Stored data
· · · · ·
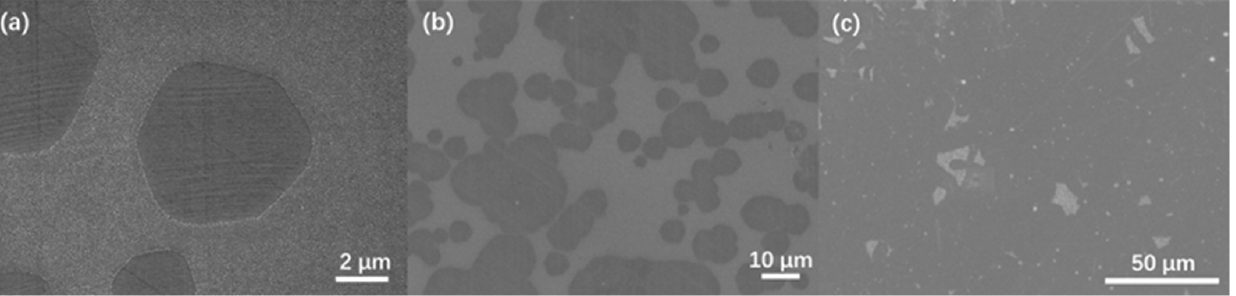
Figure 4. The SEM results of different reaction times h-BN on substrates. ( a ) 3 min, ( b ) 5 min, and ( c ) 7 min.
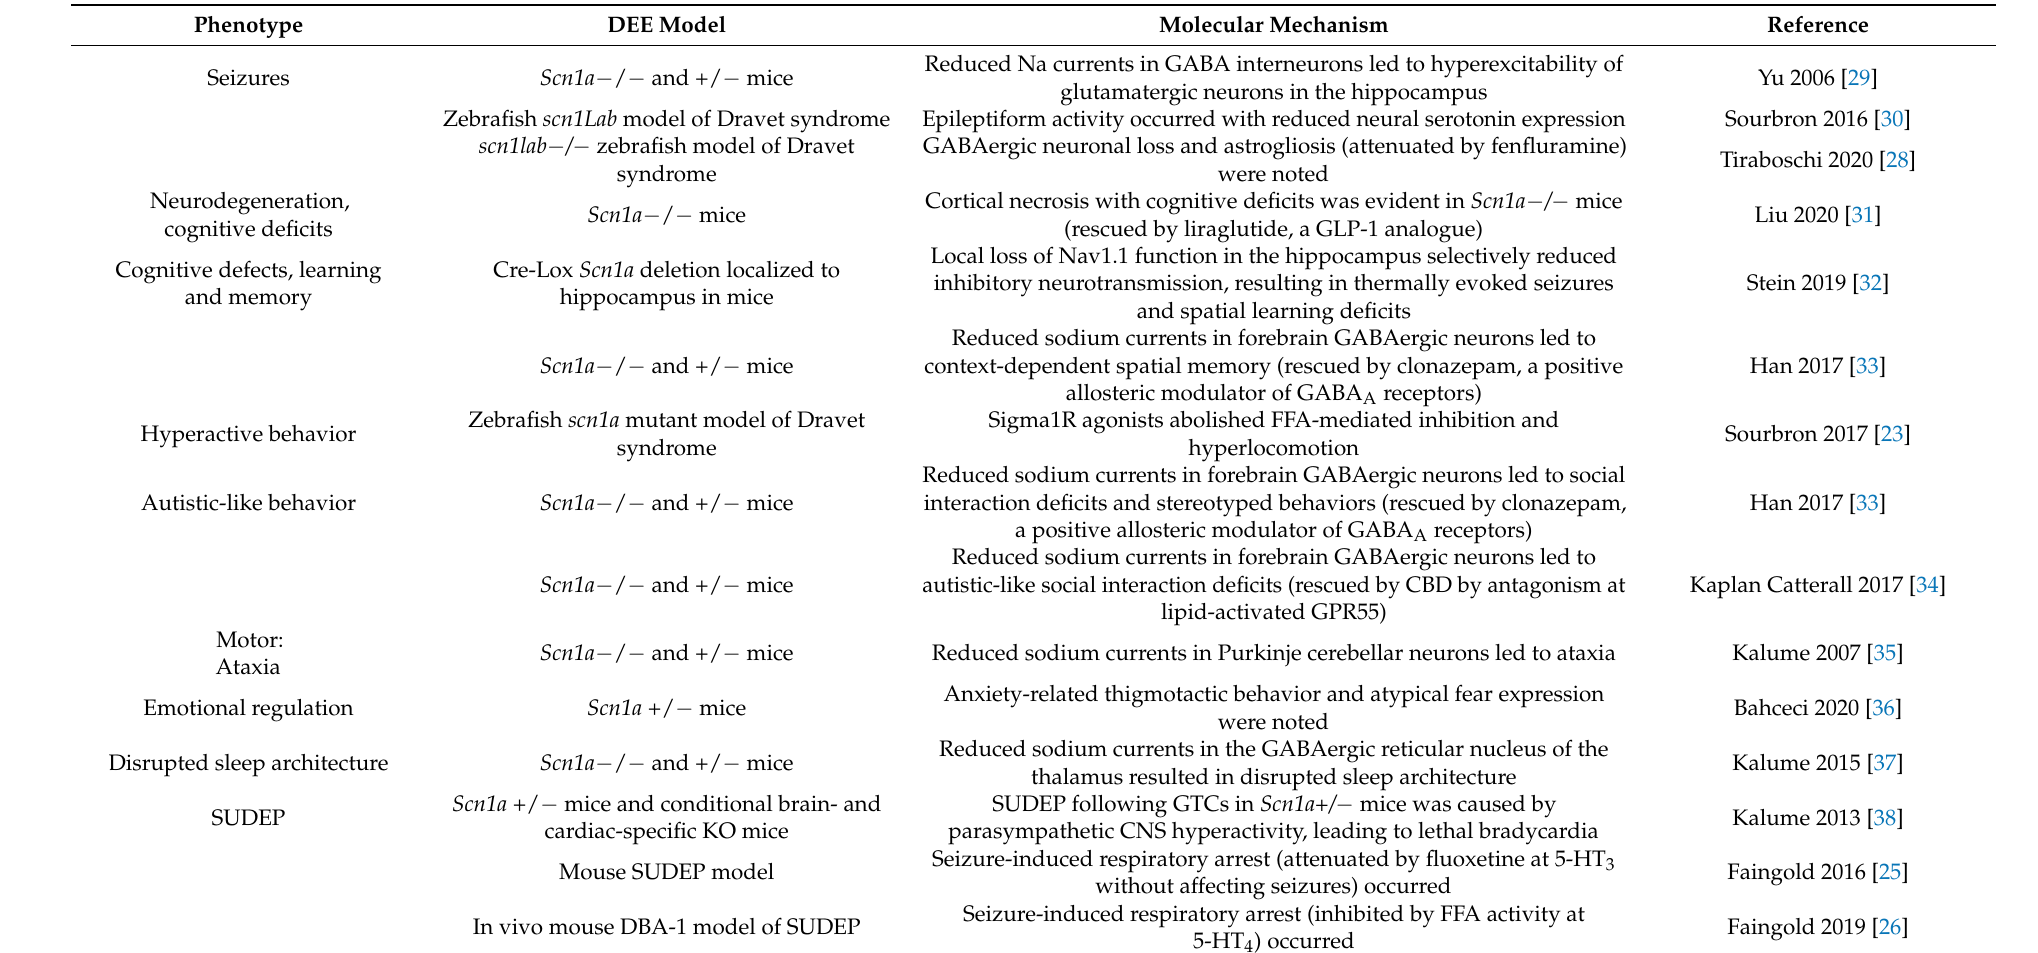
Table 1. Pharmacological targets for clinical phenotypes revealed by genetic models of Dravet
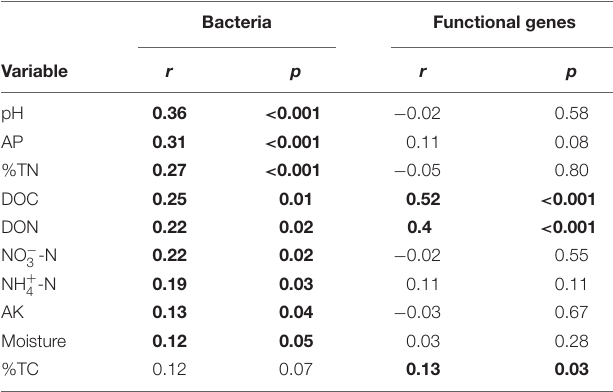
TABLE 2 | Mantel test results for the correlation between bacterial community composition and microbial functional gene composition and environmental variables along the elevational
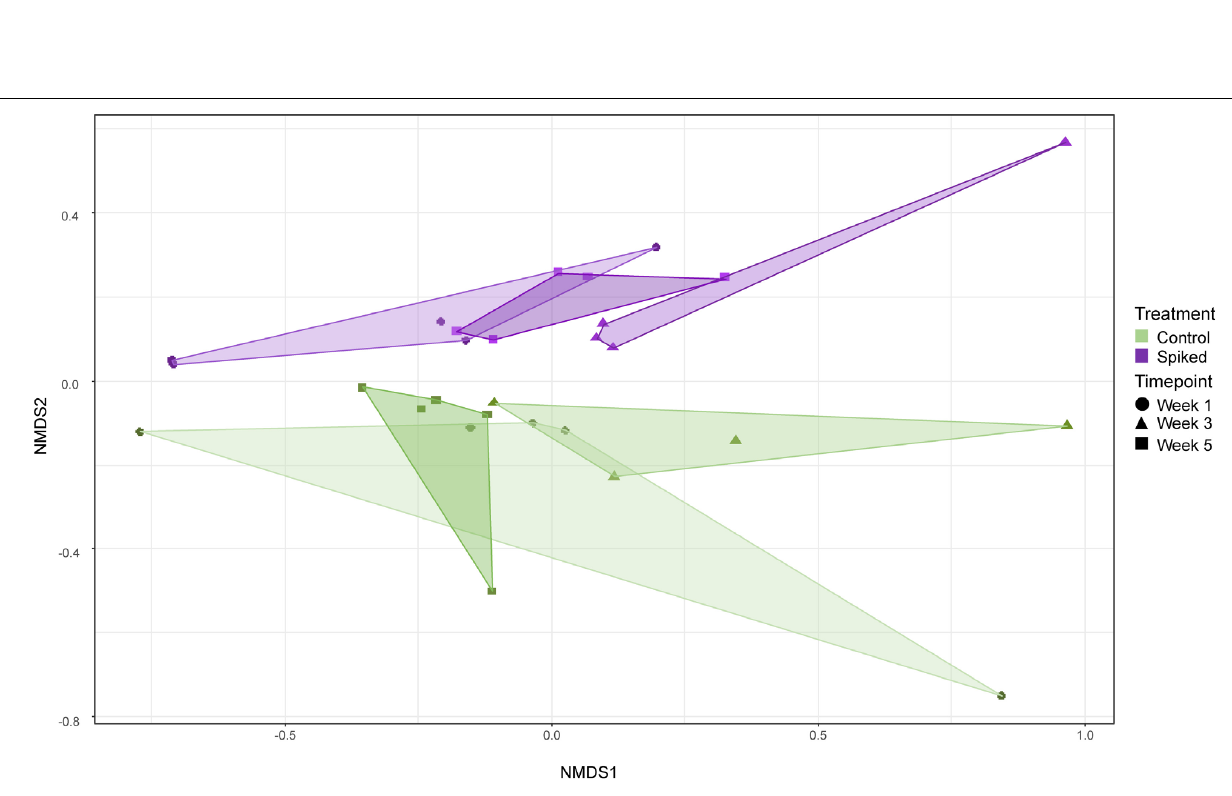
FIGURE 3 | NMDS of the 16S rRNA data with Bray-Curtis distance, based on data for all timepoints. The overlying triplot shows the results of the bio.env analysis. The circles denote control replicates (green) and sediment spiked with the chemical mixture (purple), (stress = 0.07, Spearman’s rho = 0.84).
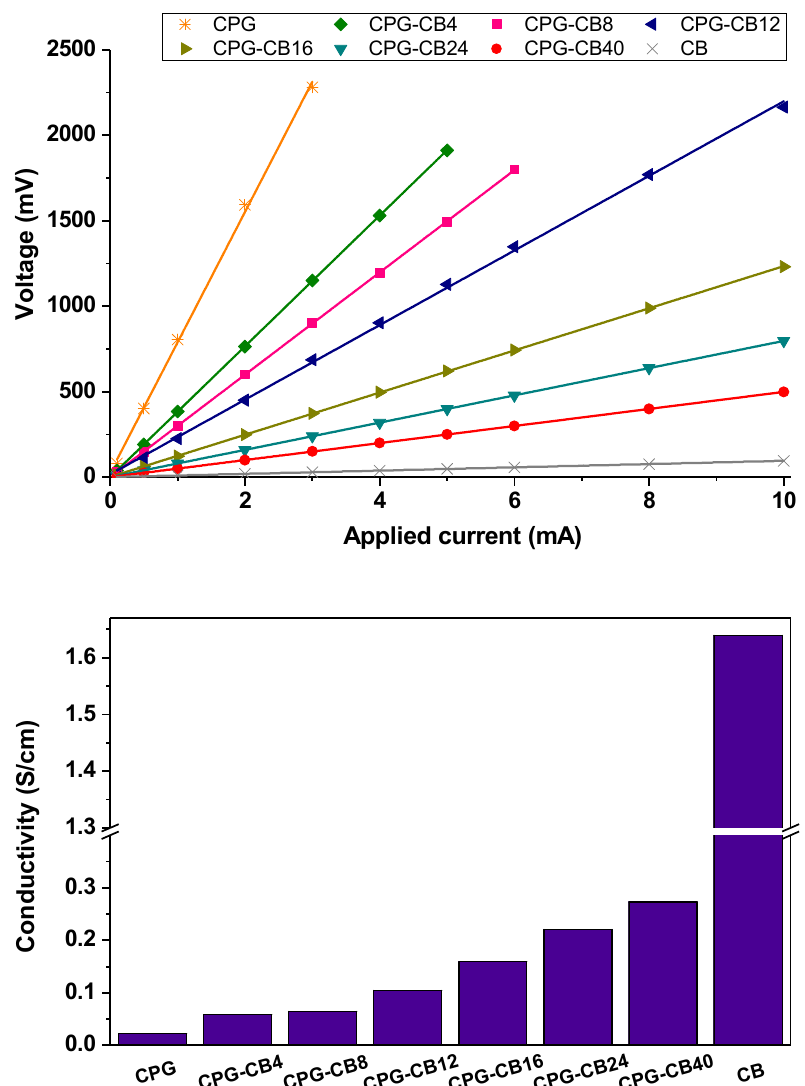
Figure 5. ( Top ) U–I curves and ( bottom ) electrical conductivity values for the studied carbon gel/CB composites.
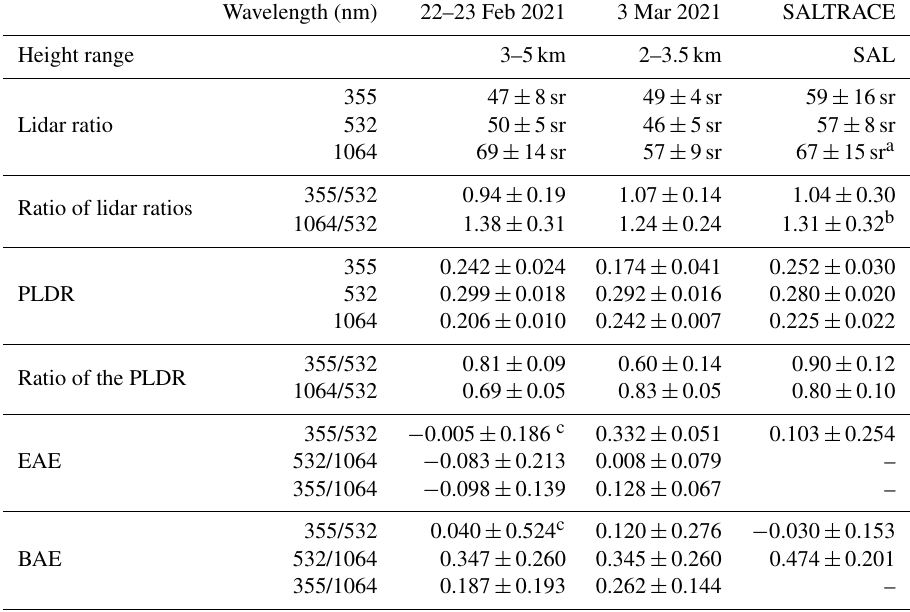
Table 1. Intensive optical properties of Saharan dust observed at Leipzig on 22–23 February (pure-dust case) and 3 March 2021 (slightly polluted-dust case). For comparison, the optical properties of long-range-transported Saharan dust at Barbados as observed during the SALTRACE campaign are provided; the PLDR values during SALTRACE are taken from Haarig et al. (2017). The PLDR values of the Leipzig cases are reported for the triple-wavelength depolarization setup of the measurement (first 20min), whereas the other properties are reported for the triple-wavelength extinction measurement. SAL – Saharan air layer, PLDR – particle linear depolarization ratio, EAE – extinction Ångström exponent, BAE – backscatter Ångström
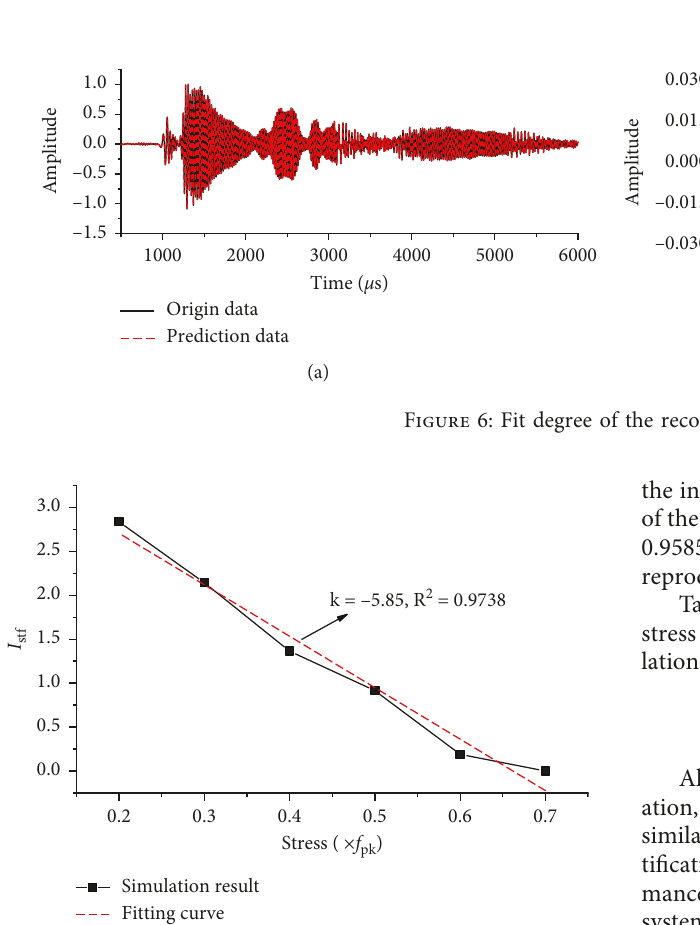
Figure 7: Relationship curves between the recognition index and the tensile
· · · · ·
*Activity:*
Reply with the number of lines in the preceding entries that contain "curves", and no other words.

*Response to the task:*
2